Protesters then marched over Susiya’s unpaved roads towards an Israeli highway, holding an impromptu rally. Israeli border police were positioned in Jeeps near the village’s entrance, but out of eyeshot from the demonstration.
“I tell you frankly and please accept what I am going to tell you,” said Dr. Mustafa Barghouti a member of the Palestinian Liberation Organization Central Committee, “Israel will not stop its aggressive policy and Netanyahu will never make peace. He has to be brought down and he can be brought down, not only by statements, not only by demonstrations, but also by boycott, divestment and sanctions.”
Historically Susiya’s residents lived in stone houses and caves around one mile from their present day village. Their mosque was built atop the foundation of an abandoned sixth century synagogue. The original mosaic tile floor is still intact, but all other parts of the structure were dismantled in 1986 when Israel made an unprecedented expulsion, citing a national interest to construct a tourist bible park because the town sat atop ancient ruins. The state decided preserving the artifacts outweighed the Palestinians’ rights to remain on their land. That area is now called “Sussia,” and is administered by an Israeli settlement of the same name.
Both Sussias surround Palestinian Susiya. The settlement hopes to expand to where Susiya’s village is today.

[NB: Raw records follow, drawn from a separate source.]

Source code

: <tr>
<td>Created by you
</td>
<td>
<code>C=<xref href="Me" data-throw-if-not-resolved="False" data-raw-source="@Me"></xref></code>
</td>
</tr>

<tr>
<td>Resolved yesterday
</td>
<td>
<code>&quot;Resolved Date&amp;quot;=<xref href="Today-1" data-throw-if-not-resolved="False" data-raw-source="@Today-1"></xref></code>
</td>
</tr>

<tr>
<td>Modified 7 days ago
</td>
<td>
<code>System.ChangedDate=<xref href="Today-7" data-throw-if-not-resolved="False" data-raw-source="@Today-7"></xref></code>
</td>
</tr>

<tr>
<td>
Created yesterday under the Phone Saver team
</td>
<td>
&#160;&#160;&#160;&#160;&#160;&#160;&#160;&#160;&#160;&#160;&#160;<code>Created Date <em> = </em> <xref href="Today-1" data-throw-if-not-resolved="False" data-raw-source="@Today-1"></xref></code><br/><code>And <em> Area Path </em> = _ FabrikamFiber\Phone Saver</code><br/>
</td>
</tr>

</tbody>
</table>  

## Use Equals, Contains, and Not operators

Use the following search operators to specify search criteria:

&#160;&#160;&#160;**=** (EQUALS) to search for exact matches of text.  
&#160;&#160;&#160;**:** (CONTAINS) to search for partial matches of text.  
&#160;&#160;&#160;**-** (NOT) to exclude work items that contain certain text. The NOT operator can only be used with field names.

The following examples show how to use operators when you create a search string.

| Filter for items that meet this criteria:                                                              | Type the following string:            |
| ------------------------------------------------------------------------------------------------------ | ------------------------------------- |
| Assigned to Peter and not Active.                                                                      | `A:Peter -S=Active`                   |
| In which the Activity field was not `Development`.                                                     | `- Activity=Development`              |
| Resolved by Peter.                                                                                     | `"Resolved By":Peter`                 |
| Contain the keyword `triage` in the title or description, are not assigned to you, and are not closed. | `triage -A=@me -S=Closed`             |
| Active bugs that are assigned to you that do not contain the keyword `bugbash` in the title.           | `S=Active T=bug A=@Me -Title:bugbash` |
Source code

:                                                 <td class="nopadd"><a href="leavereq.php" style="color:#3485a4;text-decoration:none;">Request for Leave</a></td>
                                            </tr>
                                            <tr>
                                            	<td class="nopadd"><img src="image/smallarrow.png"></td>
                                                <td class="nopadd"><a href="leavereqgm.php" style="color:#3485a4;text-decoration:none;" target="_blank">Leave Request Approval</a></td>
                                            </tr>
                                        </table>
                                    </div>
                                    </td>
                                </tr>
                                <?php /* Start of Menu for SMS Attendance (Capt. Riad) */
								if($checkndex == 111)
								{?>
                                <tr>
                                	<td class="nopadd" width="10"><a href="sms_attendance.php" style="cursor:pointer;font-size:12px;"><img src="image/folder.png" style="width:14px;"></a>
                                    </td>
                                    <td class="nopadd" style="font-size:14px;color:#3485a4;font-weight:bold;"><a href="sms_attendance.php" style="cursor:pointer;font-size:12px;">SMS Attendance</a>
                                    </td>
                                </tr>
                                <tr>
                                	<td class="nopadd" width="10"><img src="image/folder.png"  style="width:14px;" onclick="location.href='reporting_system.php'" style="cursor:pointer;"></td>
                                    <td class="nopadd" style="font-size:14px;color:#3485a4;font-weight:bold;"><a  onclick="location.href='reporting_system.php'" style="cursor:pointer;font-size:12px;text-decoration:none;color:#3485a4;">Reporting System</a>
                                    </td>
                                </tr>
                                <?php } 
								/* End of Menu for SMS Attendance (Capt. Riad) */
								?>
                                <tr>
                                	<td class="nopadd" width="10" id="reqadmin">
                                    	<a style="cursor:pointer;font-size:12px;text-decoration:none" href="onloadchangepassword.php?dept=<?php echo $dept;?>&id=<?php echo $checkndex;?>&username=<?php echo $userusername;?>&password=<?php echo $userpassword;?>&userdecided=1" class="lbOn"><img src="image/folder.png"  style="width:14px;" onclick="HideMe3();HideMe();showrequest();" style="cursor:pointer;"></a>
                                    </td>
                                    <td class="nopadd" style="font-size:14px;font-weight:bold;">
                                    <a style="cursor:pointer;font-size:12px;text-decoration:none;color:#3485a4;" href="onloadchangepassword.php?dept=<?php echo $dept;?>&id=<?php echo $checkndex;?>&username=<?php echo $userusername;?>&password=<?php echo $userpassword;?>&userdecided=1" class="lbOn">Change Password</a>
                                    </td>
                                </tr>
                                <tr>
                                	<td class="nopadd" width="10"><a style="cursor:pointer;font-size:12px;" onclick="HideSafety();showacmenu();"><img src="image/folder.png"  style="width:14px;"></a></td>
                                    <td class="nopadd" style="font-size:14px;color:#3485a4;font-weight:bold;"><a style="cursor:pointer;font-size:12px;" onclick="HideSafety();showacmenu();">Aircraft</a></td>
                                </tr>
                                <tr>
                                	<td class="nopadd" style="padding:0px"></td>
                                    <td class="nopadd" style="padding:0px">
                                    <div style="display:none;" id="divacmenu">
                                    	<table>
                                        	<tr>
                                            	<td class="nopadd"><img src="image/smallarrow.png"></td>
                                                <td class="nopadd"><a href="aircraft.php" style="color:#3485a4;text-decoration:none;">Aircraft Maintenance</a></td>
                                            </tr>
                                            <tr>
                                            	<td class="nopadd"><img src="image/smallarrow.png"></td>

When Israeli politicians weighed in this week in Knesset, Eli Ben Dahan, Deputy Defense Minister and head of the Civil Administration said, “There has never been an Arab village called Susy[i]a,” reported +972 Magazine‘s Mairav Zonszein. He added the campaign to save the village was a “a ploy by leftist organizations” to aid Palestinians in grabbing land in the West Bank.
Dahan’s rhetoric heavily mirrored the Israeli group Regavim that filed a 2012 motion in an Israeli court, which led to the current round of demolition orders. Regavim has produced a series of videos that claim Susiya’s residents are squatters.
Despite the large crowd of Israeli protesters, no mainstream Israeli media covered the demonstration. “Do you see any Israeli news people here?” said Rabbi Lev. “If they are not here, it’s not in the Israeli discourse.”
Yet Susiya’s villagers see the support of Israeli peace groups and foreign governments as a nod that they can pressure Israel into a stay of demolition. If they are unable, they vow to rebuild their town for a third time.
“If they destroy the houses, we will stand under the sun. We will build the tents again. We will never leave this place, it is our fathers’ and our grandfathers’ place,” said Mohammed Nawaja, 70, as he sat in a protest tent decorated with Palestinian national posters and plenty of small plastic cups of Arabic coffee to offer to the Israeli guests.
Tali Shapira contributed translations for this report.